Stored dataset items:
····················

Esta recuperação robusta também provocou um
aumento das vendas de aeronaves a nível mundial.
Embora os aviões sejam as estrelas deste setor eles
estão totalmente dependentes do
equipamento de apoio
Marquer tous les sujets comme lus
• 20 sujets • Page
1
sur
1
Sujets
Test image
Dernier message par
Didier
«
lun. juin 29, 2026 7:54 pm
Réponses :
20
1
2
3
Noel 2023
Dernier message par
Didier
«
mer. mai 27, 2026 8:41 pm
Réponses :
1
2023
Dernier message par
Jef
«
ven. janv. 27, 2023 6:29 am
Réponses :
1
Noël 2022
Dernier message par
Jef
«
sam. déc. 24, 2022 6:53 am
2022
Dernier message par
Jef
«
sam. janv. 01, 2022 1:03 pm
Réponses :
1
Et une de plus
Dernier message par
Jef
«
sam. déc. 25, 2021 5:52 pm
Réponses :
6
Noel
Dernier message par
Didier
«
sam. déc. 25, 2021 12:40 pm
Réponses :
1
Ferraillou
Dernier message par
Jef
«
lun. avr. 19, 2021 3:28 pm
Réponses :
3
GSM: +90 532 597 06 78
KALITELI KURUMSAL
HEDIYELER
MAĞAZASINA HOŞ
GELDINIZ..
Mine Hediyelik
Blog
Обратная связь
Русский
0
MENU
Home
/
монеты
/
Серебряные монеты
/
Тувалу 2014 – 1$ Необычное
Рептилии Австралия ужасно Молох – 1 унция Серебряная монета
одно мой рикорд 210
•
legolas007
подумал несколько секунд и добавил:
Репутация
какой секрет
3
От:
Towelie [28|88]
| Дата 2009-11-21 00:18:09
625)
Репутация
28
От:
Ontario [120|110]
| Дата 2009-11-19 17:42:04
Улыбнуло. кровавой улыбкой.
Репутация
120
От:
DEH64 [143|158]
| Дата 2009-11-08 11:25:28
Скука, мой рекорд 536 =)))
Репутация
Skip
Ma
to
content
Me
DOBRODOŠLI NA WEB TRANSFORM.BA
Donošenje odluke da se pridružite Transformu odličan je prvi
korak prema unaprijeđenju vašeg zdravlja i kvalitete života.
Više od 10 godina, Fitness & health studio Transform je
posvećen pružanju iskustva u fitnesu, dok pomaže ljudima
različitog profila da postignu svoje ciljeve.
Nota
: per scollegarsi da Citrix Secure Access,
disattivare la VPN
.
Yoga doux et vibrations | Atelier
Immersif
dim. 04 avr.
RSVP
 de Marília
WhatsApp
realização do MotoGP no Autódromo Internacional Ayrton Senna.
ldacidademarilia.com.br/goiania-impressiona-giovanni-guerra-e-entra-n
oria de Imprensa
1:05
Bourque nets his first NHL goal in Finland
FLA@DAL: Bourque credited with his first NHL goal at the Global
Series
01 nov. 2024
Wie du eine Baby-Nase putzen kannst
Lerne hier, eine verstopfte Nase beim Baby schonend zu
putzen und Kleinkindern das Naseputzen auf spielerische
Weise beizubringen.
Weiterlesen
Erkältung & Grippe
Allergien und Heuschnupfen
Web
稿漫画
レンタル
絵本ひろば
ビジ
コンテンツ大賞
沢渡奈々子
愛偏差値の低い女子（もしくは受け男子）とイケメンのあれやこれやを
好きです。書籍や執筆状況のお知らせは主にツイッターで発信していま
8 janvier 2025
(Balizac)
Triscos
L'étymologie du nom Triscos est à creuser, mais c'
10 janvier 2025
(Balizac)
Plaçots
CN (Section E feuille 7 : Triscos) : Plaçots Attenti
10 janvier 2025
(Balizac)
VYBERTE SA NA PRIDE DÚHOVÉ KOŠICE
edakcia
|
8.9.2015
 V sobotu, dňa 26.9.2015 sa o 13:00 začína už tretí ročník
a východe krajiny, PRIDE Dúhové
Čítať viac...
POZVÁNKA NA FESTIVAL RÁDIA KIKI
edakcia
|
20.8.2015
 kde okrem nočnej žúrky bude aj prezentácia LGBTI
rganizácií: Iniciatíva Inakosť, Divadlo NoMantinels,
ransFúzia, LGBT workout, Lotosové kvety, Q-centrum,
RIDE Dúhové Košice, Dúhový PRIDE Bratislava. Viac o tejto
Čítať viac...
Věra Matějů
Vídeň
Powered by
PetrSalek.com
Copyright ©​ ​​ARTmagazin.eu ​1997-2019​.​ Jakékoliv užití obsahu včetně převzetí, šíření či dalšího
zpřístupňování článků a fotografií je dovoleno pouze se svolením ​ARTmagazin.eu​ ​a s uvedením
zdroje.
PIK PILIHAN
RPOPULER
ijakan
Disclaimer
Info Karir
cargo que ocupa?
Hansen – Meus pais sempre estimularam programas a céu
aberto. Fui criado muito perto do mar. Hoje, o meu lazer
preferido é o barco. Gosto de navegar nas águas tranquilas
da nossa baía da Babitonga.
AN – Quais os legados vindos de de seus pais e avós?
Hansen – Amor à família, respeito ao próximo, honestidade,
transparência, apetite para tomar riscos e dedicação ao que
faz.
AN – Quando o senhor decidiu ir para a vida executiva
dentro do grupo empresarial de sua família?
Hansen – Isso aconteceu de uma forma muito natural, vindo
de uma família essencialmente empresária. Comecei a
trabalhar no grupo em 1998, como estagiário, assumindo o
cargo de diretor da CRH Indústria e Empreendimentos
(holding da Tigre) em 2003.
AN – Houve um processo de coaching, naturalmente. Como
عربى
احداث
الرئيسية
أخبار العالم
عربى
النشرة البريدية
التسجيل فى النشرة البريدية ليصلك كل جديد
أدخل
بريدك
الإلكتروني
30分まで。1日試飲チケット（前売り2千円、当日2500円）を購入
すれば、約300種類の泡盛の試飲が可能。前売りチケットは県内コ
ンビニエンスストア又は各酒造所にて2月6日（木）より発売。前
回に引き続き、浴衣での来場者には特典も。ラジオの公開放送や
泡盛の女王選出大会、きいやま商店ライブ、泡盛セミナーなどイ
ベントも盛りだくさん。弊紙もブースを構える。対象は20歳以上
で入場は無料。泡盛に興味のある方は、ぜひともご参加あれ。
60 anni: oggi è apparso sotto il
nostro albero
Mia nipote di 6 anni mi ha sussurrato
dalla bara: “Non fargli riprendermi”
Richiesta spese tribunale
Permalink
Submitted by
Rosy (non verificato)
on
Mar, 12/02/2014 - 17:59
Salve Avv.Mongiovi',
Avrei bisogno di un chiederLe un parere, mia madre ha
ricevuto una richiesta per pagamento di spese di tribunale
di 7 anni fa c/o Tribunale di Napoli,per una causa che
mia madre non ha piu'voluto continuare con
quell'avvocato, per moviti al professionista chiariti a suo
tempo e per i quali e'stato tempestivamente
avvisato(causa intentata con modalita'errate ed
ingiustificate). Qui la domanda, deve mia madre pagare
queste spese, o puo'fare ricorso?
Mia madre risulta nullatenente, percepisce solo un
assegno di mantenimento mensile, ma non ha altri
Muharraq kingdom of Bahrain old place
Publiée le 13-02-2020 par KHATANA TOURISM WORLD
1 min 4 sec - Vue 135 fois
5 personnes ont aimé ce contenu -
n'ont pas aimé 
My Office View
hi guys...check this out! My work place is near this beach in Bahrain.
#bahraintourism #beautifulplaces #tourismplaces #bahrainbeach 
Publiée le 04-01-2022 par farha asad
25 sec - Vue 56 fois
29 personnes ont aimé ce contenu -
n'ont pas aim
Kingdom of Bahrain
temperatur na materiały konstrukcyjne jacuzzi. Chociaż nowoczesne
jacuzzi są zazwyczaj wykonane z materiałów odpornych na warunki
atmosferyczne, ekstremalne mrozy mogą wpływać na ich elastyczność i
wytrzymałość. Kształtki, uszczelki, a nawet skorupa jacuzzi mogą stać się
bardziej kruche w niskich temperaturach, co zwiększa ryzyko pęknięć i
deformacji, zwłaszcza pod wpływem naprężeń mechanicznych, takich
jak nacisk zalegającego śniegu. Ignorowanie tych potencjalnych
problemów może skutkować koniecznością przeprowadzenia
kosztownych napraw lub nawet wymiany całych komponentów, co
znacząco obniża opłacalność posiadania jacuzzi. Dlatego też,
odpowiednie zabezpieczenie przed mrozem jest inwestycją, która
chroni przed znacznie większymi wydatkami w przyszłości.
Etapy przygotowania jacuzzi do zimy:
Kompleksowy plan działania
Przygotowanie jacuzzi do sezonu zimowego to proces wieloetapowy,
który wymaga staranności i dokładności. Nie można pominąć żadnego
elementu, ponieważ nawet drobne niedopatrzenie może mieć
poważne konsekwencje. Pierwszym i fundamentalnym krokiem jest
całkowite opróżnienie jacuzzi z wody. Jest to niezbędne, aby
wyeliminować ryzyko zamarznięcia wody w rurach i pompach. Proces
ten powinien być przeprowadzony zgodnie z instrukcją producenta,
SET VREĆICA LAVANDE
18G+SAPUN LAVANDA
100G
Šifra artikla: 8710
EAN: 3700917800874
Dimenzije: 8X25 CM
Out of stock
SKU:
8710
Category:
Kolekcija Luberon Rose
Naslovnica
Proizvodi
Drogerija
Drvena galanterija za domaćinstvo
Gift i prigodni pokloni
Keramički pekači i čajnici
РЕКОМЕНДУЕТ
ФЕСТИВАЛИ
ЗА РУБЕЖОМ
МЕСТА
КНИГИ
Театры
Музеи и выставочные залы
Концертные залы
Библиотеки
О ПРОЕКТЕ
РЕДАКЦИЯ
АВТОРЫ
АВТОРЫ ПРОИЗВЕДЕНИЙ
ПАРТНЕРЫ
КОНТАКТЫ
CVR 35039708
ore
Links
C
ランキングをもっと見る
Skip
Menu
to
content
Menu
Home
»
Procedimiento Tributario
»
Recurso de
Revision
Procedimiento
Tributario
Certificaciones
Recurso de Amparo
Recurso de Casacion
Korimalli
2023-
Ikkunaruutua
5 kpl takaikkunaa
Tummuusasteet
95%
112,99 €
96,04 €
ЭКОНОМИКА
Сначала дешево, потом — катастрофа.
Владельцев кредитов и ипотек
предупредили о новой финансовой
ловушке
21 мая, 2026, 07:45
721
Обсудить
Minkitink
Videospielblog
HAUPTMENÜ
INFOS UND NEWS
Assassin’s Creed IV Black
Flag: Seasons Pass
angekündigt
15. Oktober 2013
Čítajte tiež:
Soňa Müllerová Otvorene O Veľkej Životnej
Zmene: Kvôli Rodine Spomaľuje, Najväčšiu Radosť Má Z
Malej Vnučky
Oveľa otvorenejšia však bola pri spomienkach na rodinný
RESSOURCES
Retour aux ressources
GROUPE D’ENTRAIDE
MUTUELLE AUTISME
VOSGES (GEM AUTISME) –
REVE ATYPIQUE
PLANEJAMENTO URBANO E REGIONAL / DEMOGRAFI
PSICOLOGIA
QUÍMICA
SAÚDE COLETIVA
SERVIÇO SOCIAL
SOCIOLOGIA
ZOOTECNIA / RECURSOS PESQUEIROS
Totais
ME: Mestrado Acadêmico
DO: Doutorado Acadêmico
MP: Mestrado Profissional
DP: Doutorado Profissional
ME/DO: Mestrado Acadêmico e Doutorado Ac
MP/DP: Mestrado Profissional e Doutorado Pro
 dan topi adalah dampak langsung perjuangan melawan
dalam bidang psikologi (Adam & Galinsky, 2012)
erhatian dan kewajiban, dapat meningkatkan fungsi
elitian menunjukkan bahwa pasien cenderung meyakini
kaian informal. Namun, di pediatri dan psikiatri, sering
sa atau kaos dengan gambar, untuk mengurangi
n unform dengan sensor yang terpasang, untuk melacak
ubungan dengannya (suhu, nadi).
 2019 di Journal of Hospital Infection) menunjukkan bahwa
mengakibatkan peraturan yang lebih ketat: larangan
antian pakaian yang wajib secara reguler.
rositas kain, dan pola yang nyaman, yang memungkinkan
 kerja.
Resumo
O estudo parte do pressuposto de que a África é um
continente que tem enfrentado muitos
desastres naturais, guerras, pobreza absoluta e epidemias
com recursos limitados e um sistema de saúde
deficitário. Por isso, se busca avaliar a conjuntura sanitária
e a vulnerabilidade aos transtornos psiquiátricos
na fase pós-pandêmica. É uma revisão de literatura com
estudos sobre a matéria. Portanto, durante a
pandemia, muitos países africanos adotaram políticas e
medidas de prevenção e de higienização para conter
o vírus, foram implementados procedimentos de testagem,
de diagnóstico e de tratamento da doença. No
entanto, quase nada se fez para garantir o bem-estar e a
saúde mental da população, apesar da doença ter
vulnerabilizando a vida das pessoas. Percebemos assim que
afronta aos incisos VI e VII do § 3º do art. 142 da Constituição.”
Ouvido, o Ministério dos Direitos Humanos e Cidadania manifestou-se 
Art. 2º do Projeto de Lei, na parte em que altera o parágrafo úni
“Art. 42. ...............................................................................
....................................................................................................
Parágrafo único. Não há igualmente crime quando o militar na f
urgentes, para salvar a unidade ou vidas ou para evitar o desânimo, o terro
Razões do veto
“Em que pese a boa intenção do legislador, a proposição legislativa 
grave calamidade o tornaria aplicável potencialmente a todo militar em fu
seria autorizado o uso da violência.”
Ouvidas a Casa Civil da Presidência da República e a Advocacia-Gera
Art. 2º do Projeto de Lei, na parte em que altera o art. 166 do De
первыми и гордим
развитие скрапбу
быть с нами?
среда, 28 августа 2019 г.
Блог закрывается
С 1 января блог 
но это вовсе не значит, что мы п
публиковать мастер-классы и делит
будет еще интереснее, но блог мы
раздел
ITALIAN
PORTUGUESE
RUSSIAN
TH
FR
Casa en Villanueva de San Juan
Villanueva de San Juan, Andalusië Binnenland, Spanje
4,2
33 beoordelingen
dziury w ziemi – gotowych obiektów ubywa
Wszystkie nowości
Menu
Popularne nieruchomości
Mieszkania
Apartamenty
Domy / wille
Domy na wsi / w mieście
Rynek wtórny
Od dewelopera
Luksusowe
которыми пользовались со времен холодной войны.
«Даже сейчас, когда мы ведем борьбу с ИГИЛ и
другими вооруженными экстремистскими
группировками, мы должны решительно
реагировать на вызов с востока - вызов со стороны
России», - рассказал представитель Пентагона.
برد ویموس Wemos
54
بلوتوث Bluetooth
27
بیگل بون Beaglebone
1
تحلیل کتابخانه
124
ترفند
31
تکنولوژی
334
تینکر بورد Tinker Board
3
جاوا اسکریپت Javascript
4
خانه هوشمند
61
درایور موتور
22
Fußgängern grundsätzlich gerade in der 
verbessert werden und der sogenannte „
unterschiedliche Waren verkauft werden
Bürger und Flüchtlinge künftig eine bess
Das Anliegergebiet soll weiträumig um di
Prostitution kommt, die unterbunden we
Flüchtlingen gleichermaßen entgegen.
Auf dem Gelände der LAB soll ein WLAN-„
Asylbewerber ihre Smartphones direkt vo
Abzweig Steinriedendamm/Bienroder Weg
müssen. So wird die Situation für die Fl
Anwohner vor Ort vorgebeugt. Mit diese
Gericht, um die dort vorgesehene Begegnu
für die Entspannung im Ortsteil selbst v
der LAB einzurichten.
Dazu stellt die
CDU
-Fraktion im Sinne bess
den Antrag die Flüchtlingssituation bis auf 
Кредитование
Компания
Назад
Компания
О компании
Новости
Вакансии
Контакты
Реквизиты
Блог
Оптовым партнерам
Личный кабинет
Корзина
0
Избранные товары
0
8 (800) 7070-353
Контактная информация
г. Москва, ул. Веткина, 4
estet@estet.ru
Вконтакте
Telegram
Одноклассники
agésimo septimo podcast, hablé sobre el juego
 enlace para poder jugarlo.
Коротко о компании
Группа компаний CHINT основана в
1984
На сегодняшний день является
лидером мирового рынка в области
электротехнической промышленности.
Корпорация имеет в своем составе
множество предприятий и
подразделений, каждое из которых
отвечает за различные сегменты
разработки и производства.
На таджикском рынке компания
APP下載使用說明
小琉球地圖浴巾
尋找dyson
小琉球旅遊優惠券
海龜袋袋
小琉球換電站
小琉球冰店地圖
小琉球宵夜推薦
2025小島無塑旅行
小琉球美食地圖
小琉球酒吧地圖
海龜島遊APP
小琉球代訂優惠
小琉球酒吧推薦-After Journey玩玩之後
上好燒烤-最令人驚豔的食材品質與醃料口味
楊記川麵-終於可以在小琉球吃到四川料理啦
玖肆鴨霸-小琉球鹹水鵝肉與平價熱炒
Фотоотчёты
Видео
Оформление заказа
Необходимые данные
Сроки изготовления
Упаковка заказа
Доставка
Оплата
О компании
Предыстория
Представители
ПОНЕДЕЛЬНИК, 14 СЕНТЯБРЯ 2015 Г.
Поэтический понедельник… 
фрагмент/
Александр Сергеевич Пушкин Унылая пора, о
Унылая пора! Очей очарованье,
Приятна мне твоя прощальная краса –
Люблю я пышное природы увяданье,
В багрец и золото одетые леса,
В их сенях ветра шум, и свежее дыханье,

····················

Task prompt: Each line of the entries above that contains "Дата" must be copied into the answer.

Expected answer:
| Дата 2009-11-21 00:18:09
| Дата 2009-11-19 17:42:04
| Дата 2009-11-08 11:25:28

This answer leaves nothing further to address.